## What to work on
In the listing below, locate the line that contains "hfov_deg: 63.5" and the line that contains "f_number: 1.9". Restate word for word those two lines and every line between them, and nothing else.

── Material provided ──

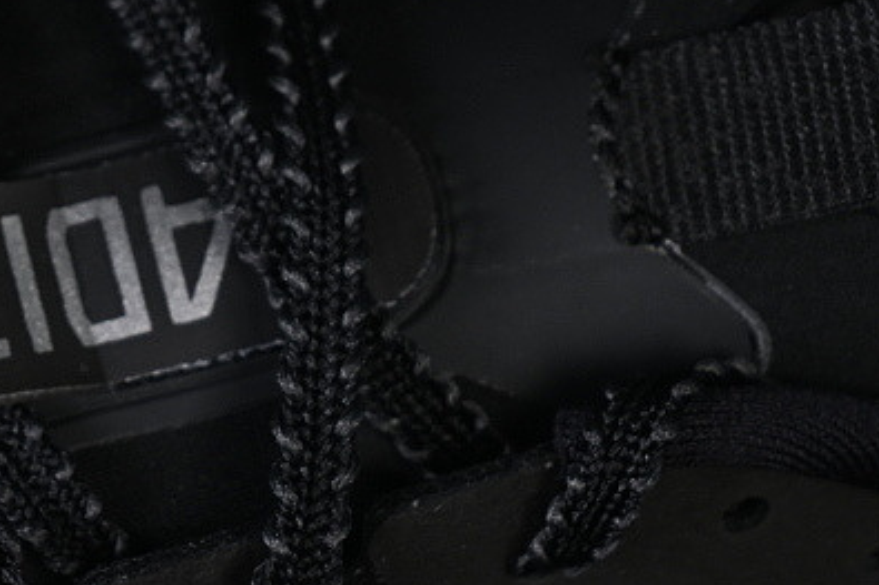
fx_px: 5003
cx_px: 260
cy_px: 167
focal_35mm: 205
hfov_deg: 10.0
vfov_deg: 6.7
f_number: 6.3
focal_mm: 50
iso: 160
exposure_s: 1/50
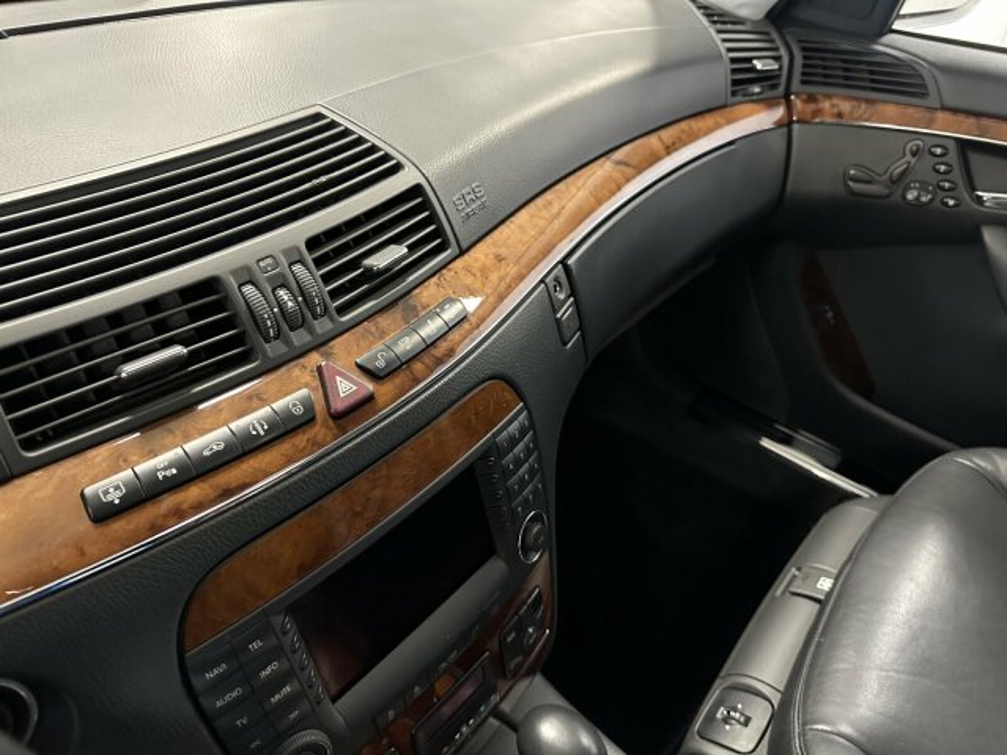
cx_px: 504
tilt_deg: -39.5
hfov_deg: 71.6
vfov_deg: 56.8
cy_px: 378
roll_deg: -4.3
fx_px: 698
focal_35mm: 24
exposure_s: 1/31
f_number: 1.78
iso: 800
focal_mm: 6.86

───
── Material provided ──

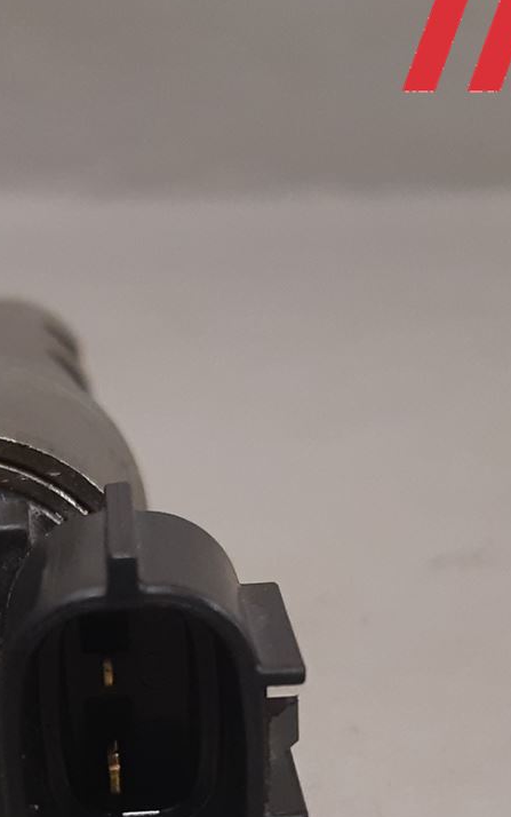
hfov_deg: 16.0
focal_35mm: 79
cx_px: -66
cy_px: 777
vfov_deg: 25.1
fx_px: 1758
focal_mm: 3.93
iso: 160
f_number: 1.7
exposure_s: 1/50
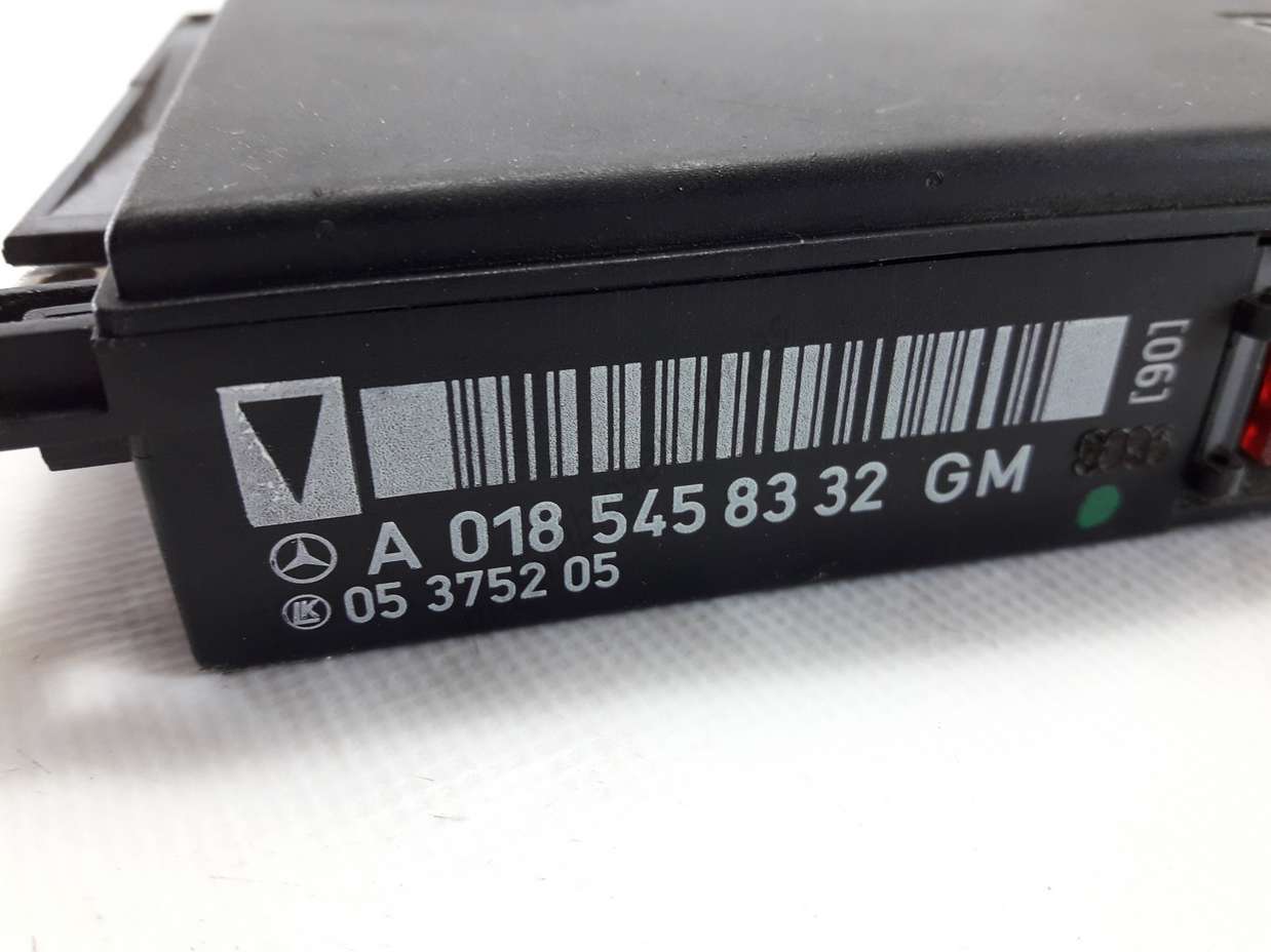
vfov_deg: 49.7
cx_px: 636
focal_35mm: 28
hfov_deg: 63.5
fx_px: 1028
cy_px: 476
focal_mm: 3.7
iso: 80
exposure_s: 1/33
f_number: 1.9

───
── Material provided ──

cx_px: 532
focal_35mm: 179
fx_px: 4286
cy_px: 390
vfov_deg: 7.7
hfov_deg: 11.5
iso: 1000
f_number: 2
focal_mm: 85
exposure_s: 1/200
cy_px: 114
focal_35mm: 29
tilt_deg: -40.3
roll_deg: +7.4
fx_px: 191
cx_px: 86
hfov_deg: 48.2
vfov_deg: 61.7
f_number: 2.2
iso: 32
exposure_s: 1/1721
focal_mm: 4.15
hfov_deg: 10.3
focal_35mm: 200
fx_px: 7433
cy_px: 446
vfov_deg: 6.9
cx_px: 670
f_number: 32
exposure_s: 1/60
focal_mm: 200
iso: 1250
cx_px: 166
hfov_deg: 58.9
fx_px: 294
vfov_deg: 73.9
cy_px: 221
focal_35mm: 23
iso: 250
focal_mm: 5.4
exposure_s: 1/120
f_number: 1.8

───

## Your solution
hfov_deg: 63.5
fx_px: 1028
cy_px: 476
focal_mm: 3.7
iso: 80
exposure_s: 1/33
f_number: 1.9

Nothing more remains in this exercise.